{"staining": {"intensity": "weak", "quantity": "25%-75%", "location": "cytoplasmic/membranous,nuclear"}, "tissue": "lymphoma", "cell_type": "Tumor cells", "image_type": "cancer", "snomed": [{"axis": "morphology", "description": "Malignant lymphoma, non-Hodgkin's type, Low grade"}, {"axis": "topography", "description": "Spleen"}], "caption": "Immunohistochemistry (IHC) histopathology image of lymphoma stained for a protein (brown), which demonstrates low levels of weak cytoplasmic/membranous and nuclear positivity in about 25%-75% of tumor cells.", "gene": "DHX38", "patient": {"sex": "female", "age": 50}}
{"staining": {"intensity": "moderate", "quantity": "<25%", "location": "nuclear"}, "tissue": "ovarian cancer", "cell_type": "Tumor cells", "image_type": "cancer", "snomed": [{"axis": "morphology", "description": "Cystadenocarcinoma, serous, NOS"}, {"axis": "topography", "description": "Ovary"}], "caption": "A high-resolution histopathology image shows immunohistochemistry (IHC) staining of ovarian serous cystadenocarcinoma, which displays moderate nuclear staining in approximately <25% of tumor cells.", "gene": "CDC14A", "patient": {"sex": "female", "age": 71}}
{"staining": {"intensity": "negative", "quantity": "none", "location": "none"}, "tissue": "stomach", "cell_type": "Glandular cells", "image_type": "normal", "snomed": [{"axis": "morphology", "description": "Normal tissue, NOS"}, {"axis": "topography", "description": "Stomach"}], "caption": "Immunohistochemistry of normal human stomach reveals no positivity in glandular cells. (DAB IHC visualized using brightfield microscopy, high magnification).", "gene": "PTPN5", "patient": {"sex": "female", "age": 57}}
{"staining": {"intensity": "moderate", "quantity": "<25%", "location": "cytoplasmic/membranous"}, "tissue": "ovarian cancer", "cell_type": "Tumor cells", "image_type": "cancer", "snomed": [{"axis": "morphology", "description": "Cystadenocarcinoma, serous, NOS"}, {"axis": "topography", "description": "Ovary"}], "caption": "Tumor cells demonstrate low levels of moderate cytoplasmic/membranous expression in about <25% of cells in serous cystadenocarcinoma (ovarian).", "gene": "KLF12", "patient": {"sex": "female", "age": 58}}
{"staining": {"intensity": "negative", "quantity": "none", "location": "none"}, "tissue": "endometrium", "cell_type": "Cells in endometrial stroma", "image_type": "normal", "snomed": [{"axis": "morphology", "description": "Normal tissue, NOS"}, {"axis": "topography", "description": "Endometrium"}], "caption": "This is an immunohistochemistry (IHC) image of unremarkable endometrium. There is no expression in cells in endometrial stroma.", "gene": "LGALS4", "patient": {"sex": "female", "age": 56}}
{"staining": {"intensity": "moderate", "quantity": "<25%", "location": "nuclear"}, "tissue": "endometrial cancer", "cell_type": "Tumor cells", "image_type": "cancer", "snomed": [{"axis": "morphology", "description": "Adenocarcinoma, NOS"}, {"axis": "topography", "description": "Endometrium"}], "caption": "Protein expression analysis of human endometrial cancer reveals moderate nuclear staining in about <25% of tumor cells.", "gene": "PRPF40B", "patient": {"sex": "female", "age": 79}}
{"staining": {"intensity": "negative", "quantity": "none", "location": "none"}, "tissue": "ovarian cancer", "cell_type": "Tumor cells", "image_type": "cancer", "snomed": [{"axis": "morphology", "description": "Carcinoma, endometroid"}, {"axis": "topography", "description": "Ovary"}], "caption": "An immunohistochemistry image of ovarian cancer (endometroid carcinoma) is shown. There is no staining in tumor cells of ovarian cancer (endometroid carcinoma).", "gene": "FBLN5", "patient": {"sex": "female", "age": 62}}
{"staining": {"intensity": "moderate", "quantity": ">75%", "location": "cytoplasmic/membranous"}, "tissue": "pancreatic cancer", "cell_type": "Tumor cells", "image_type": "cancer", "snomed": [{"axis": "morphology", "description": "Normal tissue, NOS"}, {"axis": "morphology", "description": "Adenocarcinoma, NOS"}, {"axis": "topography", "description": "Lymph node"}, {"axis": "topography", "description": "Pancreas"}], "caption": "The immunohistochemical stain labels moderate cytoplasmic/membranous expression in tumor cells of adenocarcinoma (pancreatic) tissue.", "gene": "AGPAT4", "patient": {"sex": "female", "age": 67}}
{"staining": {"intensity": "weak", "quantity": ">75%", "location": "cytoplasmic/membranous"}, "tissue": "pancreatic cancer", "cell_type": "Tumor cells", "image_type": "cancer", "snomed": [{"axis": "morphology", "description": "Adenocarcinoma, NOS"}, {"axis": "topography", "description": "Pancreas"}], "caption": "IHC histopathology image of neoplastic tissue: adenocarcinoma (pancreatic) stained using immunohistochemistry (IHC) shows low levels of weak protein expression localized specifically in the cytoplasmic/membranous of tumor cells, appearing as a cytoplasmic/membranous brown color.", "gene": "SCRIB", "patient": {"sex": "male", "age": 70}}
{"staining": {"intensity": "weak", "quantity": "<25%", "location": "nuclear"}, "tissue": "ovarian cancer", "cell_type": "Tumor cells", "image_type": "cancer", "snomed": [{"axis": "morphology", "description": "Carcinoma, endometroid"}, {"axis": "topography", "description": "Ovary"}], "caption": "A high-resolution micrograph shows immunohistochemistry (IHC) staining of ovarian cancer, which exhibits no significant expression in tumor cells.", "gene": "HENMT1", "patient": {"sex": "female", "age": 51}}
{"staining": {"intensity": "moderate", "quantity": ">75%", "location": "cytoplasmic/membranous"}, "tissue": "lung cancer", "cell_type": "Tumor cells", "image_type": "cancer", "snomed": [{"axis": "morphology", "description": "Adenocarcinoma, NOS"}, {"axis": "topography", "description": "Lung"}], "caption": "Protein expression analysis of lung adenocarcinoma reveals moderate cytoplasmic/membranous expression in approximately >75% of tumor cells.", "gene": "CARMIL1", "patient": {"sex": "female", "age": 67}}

Exercise aim:
From the line holding "is an immunohistochemistry" to the line holding "analysis of human", inclusive, restate each line above exactly as written.

Solution to this problem:
{"staining": {"intensity": "negative", "quantity": "none", "location": "none"}, "tissue": "endometrium", "cell_type": "Cells in endometrial stroma", "image_type": "normal", "snomed": [{"axis": "morphology", "description": "Normal tissue, NOS"}, {"axis": "topography", "description": "Endometrium"}], "caption": "This is an immunohistochemistry (IHC) image of unremarkable endometrium. There is no expression in cells in endometrial stroma.", "gene": "LGALS4", "patient": {"sex": "female", "age": 56}}
{"staining": {"intensity": "moderate", "quantity": "<25%", "location": "nuclear"}, "tissue": "endometrial cancer", "cell_type": "Tumor cells", "image_type": "cancer", "snomed": [{"axis": "morphology", "description": "Adenocarcinoma, NOS"}, {"axis": "topography", "description": "Endometrium"}], "caption": "Protein expression analysis of human endometrial cancer reveals moderate nuclear staining in about <25% of tumor cells.", "gene": "PRPF40B", "patient": {"sex": "female", "age": 79}}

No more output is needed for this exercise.